Nigeria: “No alla violenza”
«Cessi immediatamente lo spargimento di sangue di tanti innocenti». Questo l’appello che Benedetto XVI ha lanciato ieri, durante l’udienza generale, prendendo la parola dopo la catechesi, preoccupato profondamente per «le notizie che provengono dalla Nigeria, dove continuano gli attentati terroristici diretti soprattutto ai cristiani».
È alta la tensione nel territorio africano che, ogni domenica, con drammatica puntualità, si trova ad affrontare una escalation di violenze che minacciano le relazioni tra le comunità religiose presenti soprattutto nella zona settentrionale del Paese. È per questo che il Papa, auspicando «la piena collaborazione di tutte le componenti sociali della Nigeria, perché non si persegua la via della vendetta, ma tutti i cittadini cooperino all’edificazione di una società pacifica e riconciliata, in cui sia pienamente tutelato il diritto di professare liberamente la propria fede», ha favorito, il mese scorso, l’invio di una delegazione islamo-cristiana in Nigeria. Una rappresentanza di alti dirigenti musulmani e cristiani guidata dal reverendo Olav Fykse Tveit, segretario generale del Consiglio mondiale delle Chiese (Wcc) e dal principe Ghazi bin Muhammad di Giordania, presidente dell’Istituto reale per il pensiero islamico Aal Al-Bayt, giunta Kaduna e Jos «non solo ad incoraggiare la fine della violenza – ha affermato Tveit alla presenza di funzionari governativi, leader religiosi, capi tradizionali e famiglie vittime di violenza – ma anche per servire come esempio di cooperazione interreligiosa per la promozione della pace e l’armonia tra persone di diverse religioni».

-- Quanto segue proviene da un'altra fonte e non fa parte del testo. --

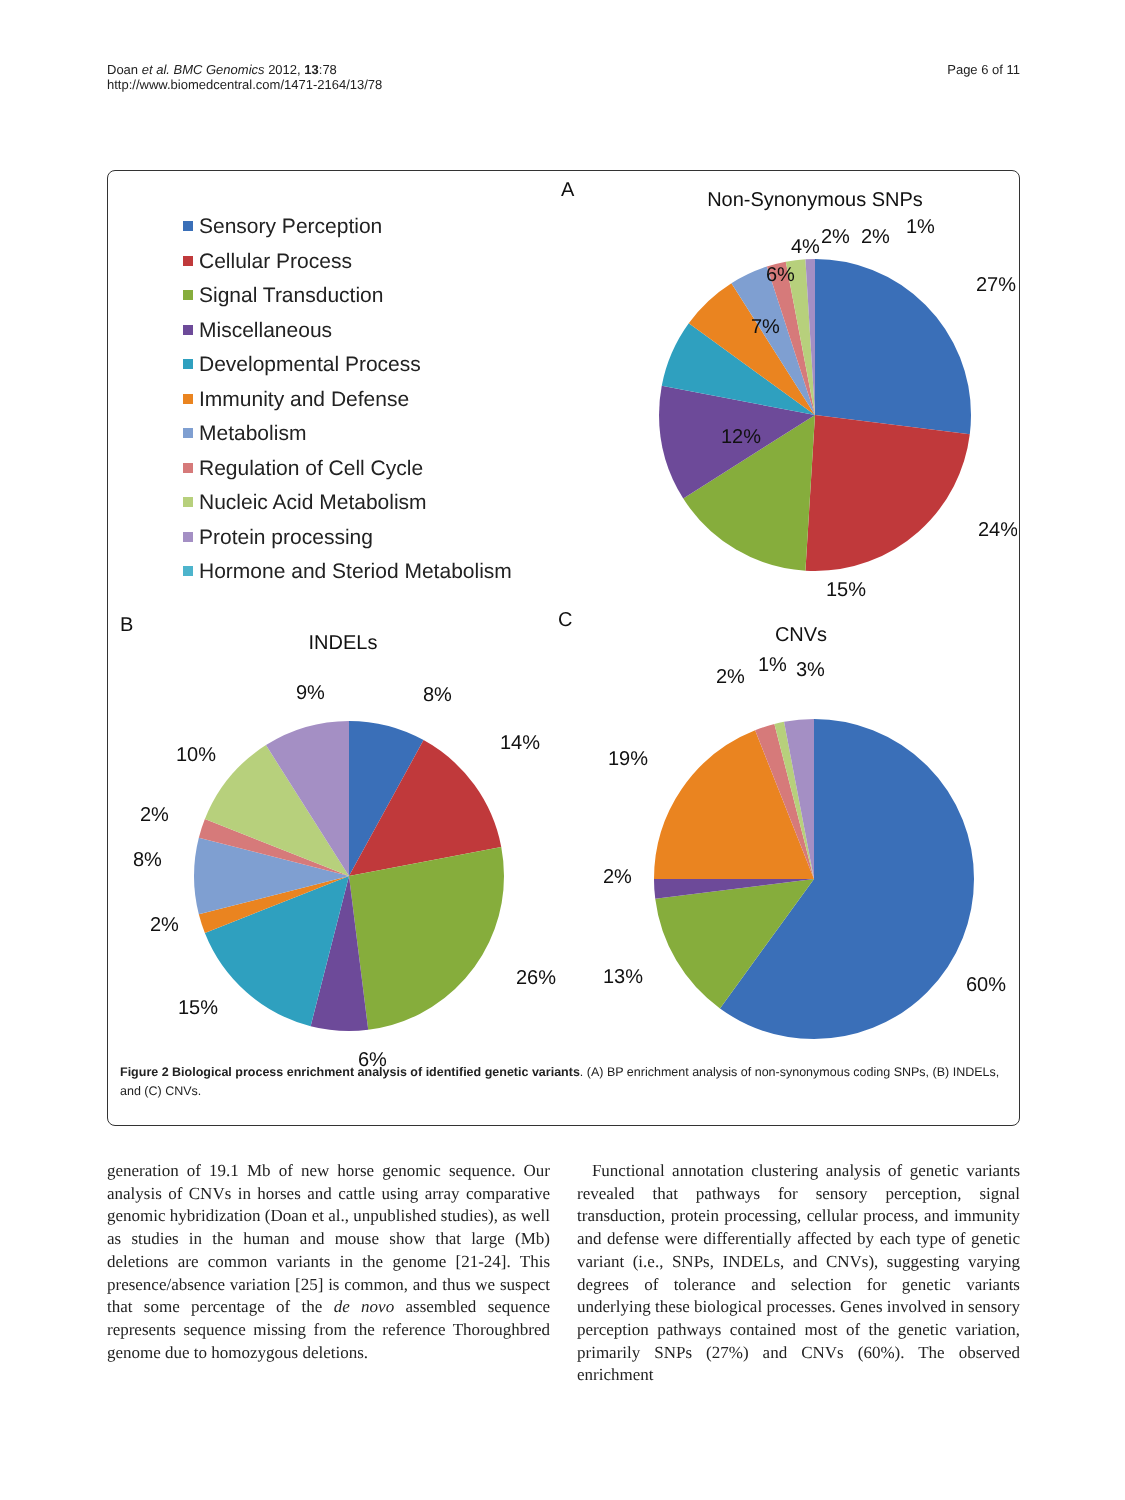Doan et al. BMC Genomics 2012, 13:78
http://www.biomedcentral.com/1471-2164/13/78
Page 6 of 11
Sensory Perception
Cellular Process
Signal Transduction
Miscellaneous
Developmental Process
Immunity and Defense
Metabolism
Regulation of Cell Cycle
Nucleic Acid Metabolism
Protein processing
Hormone and Steriod Metabolism
A
Non-Synonymous SNPs
27%
24%
15%
12%
7%
6%
4%
2%
2%
1%
B
INDELs
8%
14%
26%
6%
15%
2%
8%
2%
10%
9%
C
CNVs
2%
1%
3%
19%
2%
13%
60%
Figure 2 Biological process enrichment analysis of identified genetic variants. (A) BP enrichment analysis of non-synonymous coding SNPs, (B) INDELs, and (C) CNVs.
generation of 19.1 Mb of new horse genomic sequence. Our analysis of CNVs in horses and cattle using array comparative genomic hybridization (Doan et al., unpublished studies), as well as studies in the human and mouse show that large (Mb) deletions are common variants in the genome [21-24]. This presence/absence variation [25] is common, and thus we suspect that some percentage of the de novo assembled sequence represents sequence missing from the reference Thoroughbred genome due to homozygous deletions.
Functional annotation clustering analysis of genetic variants revealed that pathways for sensory perception, signal transduction, protein processing, cellular process, and immunity and defense were differentially affected by each type of genetic variant (i.e., SNPs, INDELs, and CNVs), suggesting varying degrees of tolerance and selection for genetic variants underlying these biological processes. Genes involved in sensory perception pathways contained most of the genetic variation, primarily SNPs (27%) and CNVs (60%). The observed enrichment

L’appello del Pontefice a non reagire si aggiunge a numerose dichiarazioni. Già il sinodo generale della Comunione anglicana aveva approvato una mozione in cui si chiedeva al governo britannico di «fare tutto il possibile per la protezione delle minoranze religiose di tutte le fedi in Nigeria» e la Chiesa unita di Cristo in Nigeria si era espressa, attraverso il presidente Emmanuel Dziggau, invitando a pregare e a non rispondere con altra violenza alle “provocazioni”.
Certo è che gli attentati «non sono il segno di un conflitto religioso, ma sono causati da un gruppo di criminali che fingono di avere interessi religiosi ma che in realtà non sono condivisi dalla maggioranza di musulmani nigeriani». Lo ha affermato John Onayekan, arcivescovo cattolico della capitale nigeriana Abuja. Dietro la strategia di Boko Haram, sigla del terrore islamica, infatti, in tanti scommettono che ancora una volta la religione sia utilizzata come pretesto di guerra e per questo la risposta – l’esortazione ovviamente vale dove l’emergenza è più intensa, ma anche in tante altre situazioni di conflitto – è essenziale trovarla in campo politico ed istituzionale e in quel “ideologismo storico” che vorrebbe i cristiani come espressione del “cultural imperialism” occidentale.